So after I finished with the series I quickly picked up Simon’s book and read it cover to cover. The differences between the two trips were so immense that they are almost incomparable. Simon traveled around the world for nearly four years and covered all the major Continents. What is even more impressive is that he did it in the mid-1970s amidst much political upheaval all over the world riding a less than reliable (by modern standards)Triumph Tiger named Jupiter. The 500cc bike does prove to be pretty durable given the excruciating tasks it’s put through, but as Simon quickly finds out his four year adventure over deserts, mountains and oceans takes its toll on the machine. Several times he has to rebuild the motor on the side of the road or have parts sent in to completely overhaul the bike.
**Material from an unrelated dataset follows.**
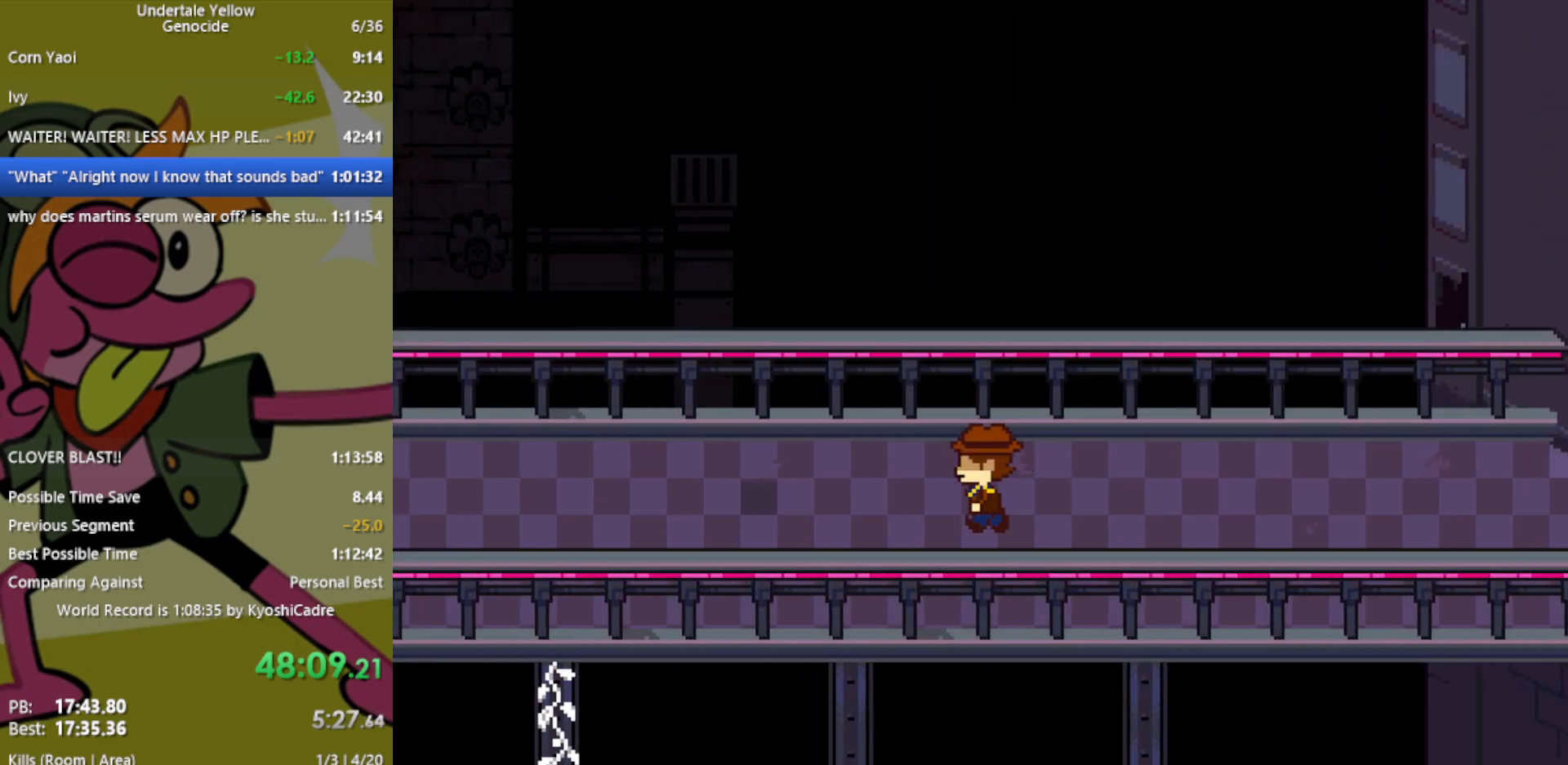
{"keys": ["left"], "events": []}
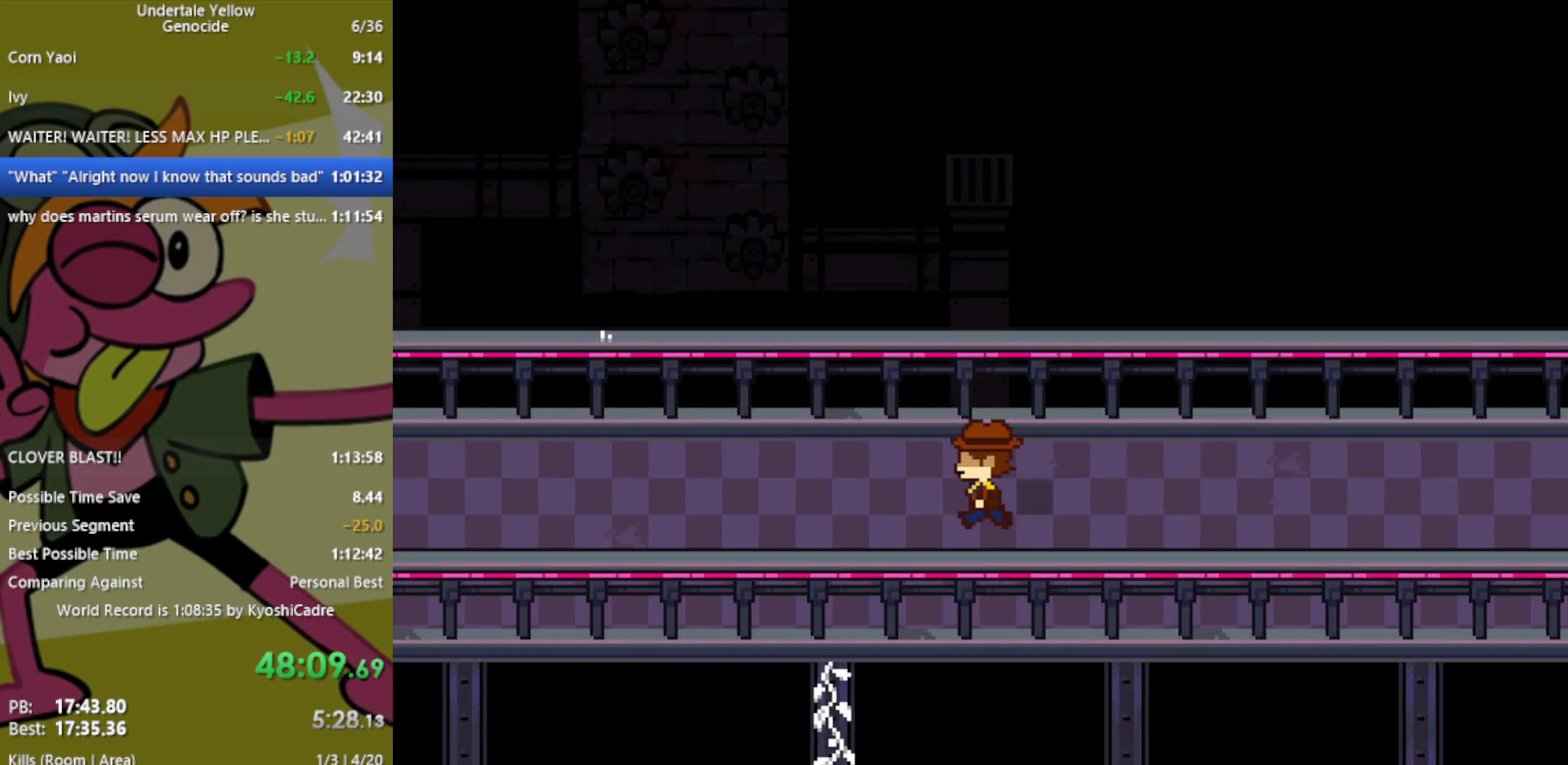
{"keys": ["left"], "events": []}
Electrical gremlins rear their head and he seems to be constantly battling the problem of how to store his gear properly. With a heavily loaded motorbike Simon also finds out that control, particularly on rough roads isn’t easy, and after several spills he also figures out that he has to completely unpack his bike in order to upright it. Add to that the fact that he has constant trouble with border crossings, theft, weather and the local police and it makes for a pretty entertaining story.


Nearly 30 years later Simon is still riding motorcycles all over the world.

Simon, a British journalist, was able to capture his adventure quite compellingly. Although arrogant and out of touch at times he was able to justify his emotions and actions nicely and give the impression that indeed this was a real adventure not some made up piece of fiction. Seeing him deal with culture shock, and give in to the temptation to stay in nice hotels instead of rough it, where things that upset me at first. But as I thought back on the time I spent traveling I realized that if I had enough money I would have opted for luxury as well. While the tales of the bike braking down, and the countries he passes through are interesting, I felt the best part of the book was how he delved into his own psyche looking for the reasons and struggling to deal with his emotions. He does an excellent job of explaining that while the 4 year trip was difficult, it was even more difficult to end the trip and try to reacclimatize to normal life.


Simon’s Triumph was not unlike this one, just a lot more worn and dirty.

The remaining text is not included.